In Fredericksburg, it will anchor a tourism complex that is being built from scratch, the details of which still haven't quite come into focus.

That makes it a different challenge for Kalahari President Todd Nelson.

He already thinks he'll need a much larger outdoor waterpark than the 77,000 square feet he's got in Sandusky. Plans in Fredericksburg call for a 170,000-square-foot outdoor park.

As Nelson is figuring out how to enter a market new to his waterpark hotel concept, Fredericksburg leaders are trying to gauge how this new attraction, unlike anything that exists in the area now, will affect roads, police and fire departments, water and sewer system and the rest of what a local government does.

"It's going to have an impact," Vice Mayor Kerry Devine said. "We want it to have a positive impact."

Erie County officials gave Fredericksburg folks lots of assurances this week that Kalahari isn't exaggerating when it says it's going to generate $5.9 million in new taxes for the city annually.
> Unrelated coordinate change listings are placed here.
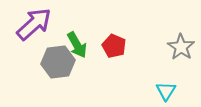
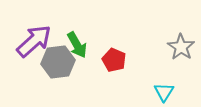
purple arrow: moved 17 px down
red pentagon: moved 14 px down
cyan triangle: moved 2 px left, 1 px down
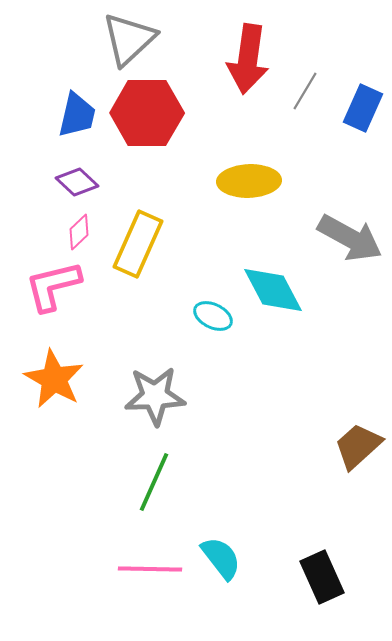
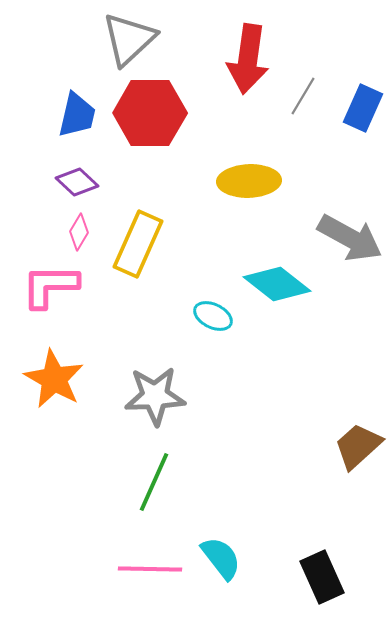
gray line: moved 2 px left, 5 px down
red hexagon: moved 3 px right
pink diamond: rotated 15 degrees counterclockwise
pink L-shape: moved 3 px left; rotated 14 degrees clockwise
cyan diamond: moved 4 px right, 6 px up; rotated 24 degrees counterclockwise
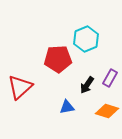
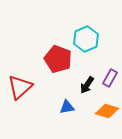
red pentagon: rotated 24 degrees clockwise
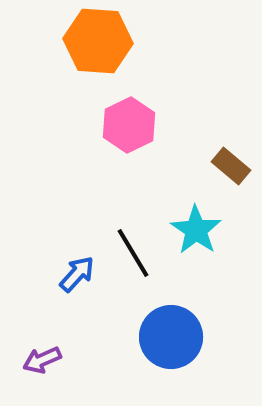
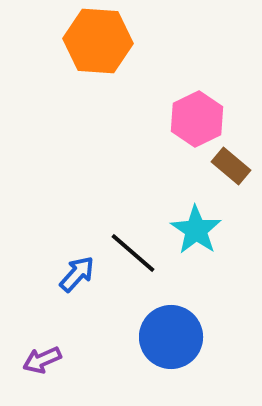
pink hexagon: moved 68 px right, 6 px up
black line: rotated 18 degrees counterclockwise
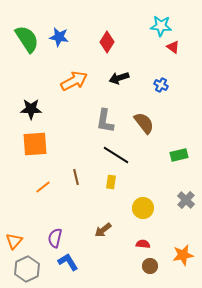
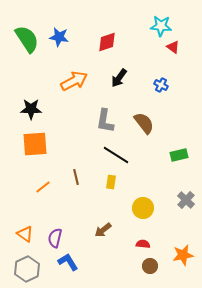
red diamond: rotated 40 degrees clockwise
black arrow: rotated 36 degrees counterclockwise
orange triangle: moved 11 px right, 7 px up; rotated 36 degrees counterclockwise
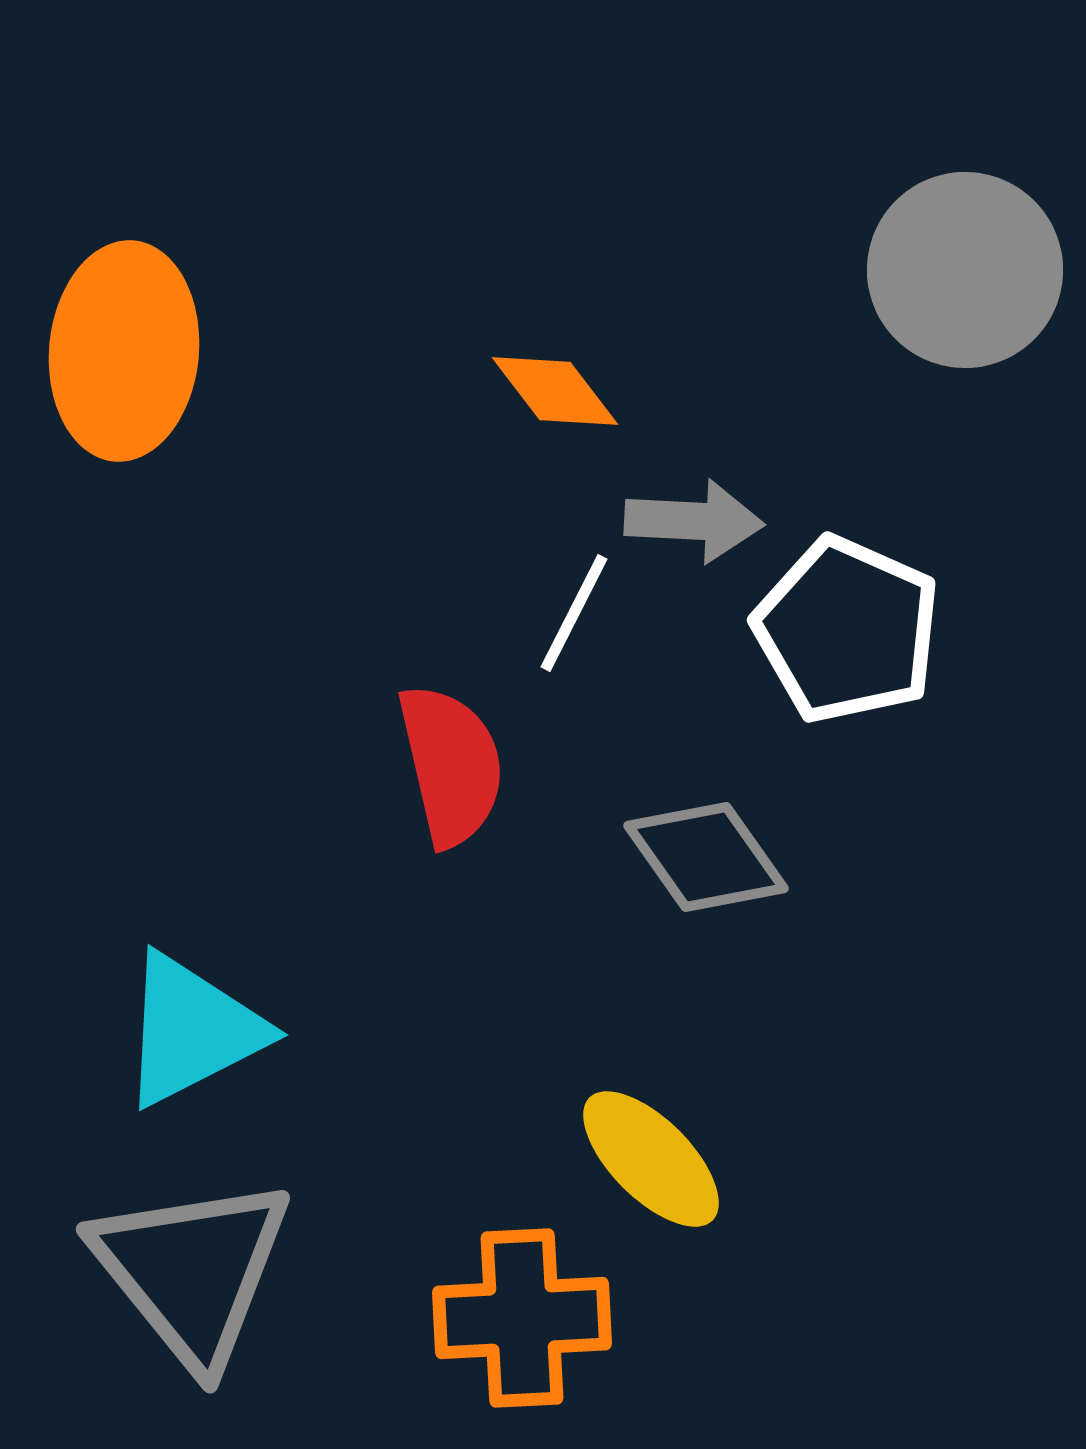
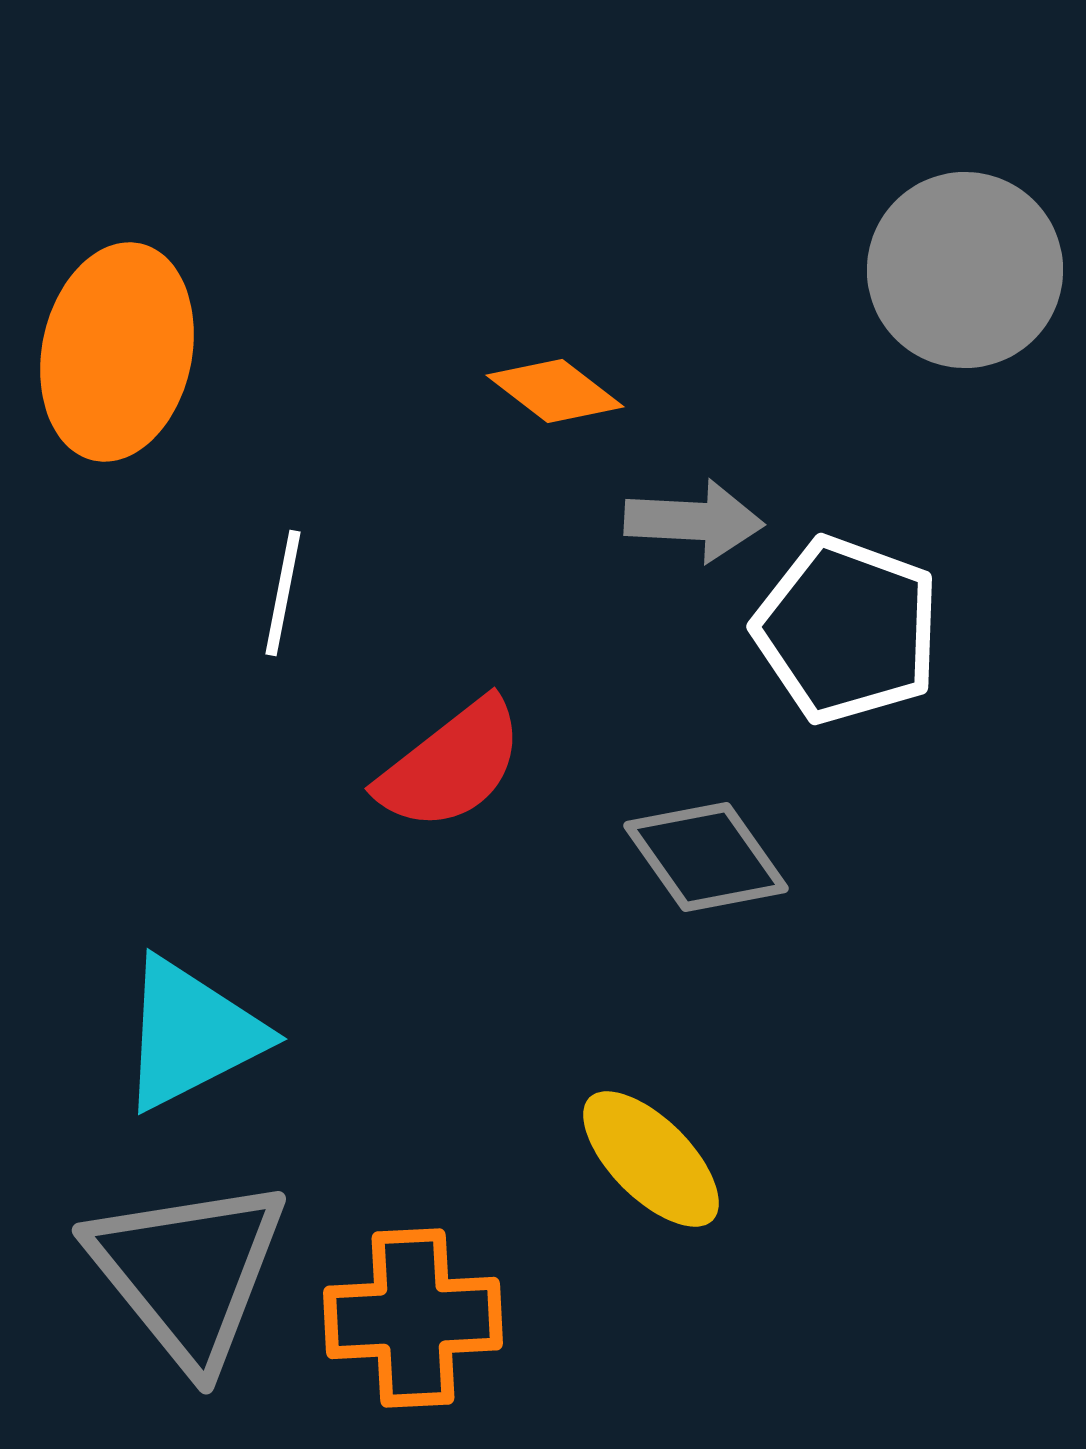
orange ellipse: moved 7 px left, 1 px down; rotated 7 degrees clockwise
orange diamond: rotated 15 degrees counterclockwise
white line: moved 291 px left, 20 px up; rotated 16 degrees counterclockwise
white pentagon: rotated 4 degrees counterclockwise
red semicircle: rotated 65 degrees clockwise
cyan triangle: moved 1 px left, 4 px down
gray triangle: moved 4 px left, 1 px down
orange cross: moved 109 px left
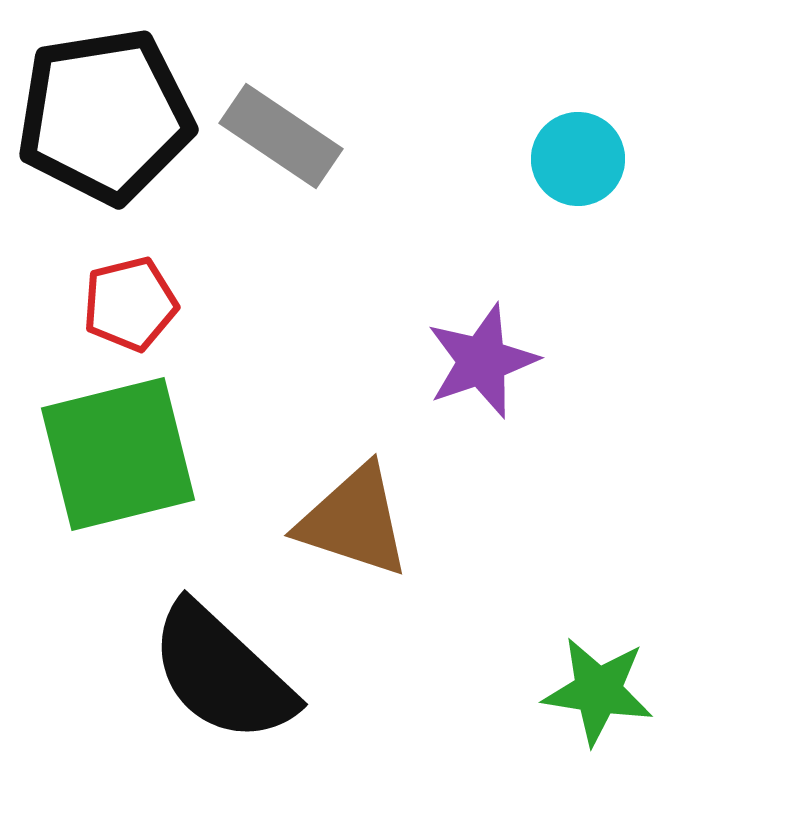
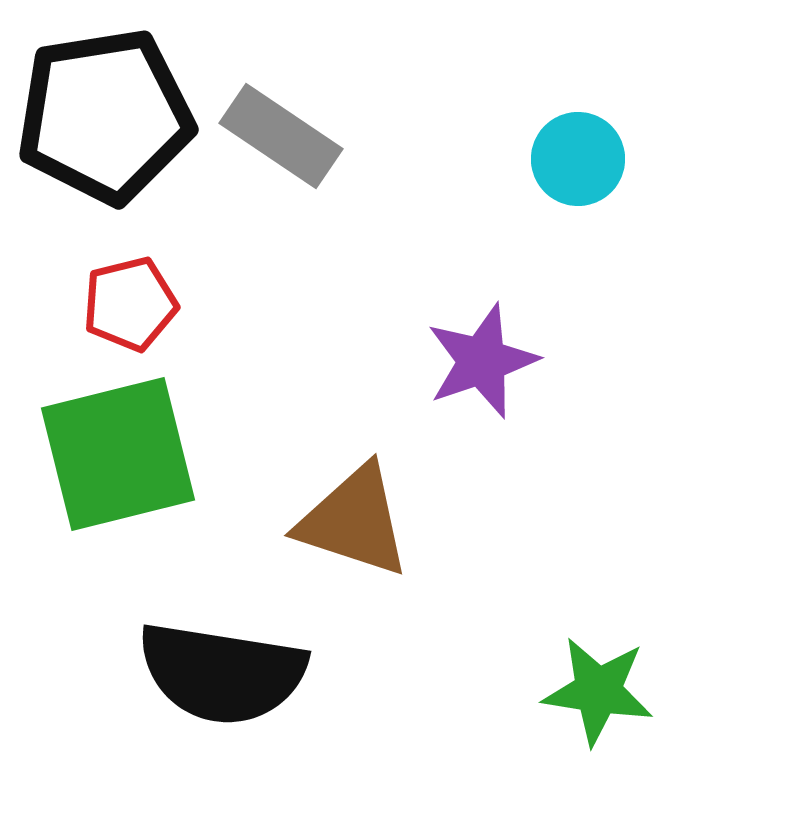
black semicircle: rotated 34 degrees counterclockwise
Over the past few days, the city leaders who went to Sandusky were trying to make sure those new revenues don't get eaten up by the costs of providing services to the development.

On Tuesday, they should be able to release the details of a letter of intent between the city and Kalahari, which city staff will be talking to council members individually about on Monday.

That should spell out not only what kinds of tax incentives the city will give Kalahari, but other agreements the two have reached about things like how much the waterpark resort will pay for water.

The council will hold a public hearing on that agreement Jan. 15, and could vote on it Jan. 22.

While city officials worry about the impact on city services, some in Fredericksburg's downtown wonder whether Kalahari will have any impact on them.

Sandusky has a downtown that it's just beginning to try to revitalize, using the principles of the national Main Street program.

A 1920s-era industrial building that once housed a corrugated box producer is being renovated as loft apartments on the downtown shore of Lake Erie.

But the downtown lacks the number of restaurants and shops that Fredericksburg has, and its streets include a lot of shuttered storefronts and run-down properties.

Erie County Commissioner Nancy McKeen, who will soon take the reins of Sandusky's Main Street group, said that while Kalahari has brought lots of new economic activity to the commercial corridor on which it sits, it hasn't really had much impact on the downtown.

However, she thinks that's probably because there's not much to draw people downtown right now.

Walking through Kalahari in Sandusky, it's hard to spot advertisements for any downtown attractions.

In Fredericksburg, officials hope to make the link a little stronger, both by providing a space in the lobby to advertise downtown and other area attractions, and by providing some type of shuttle--whether it's a public bus or some other service--to take people between Celebrate Virginia and downtown.

Those are just a few of the questions left to answer as city and Kalahari officials continue to talk about bringing this facility to a market that's never seen anything like it.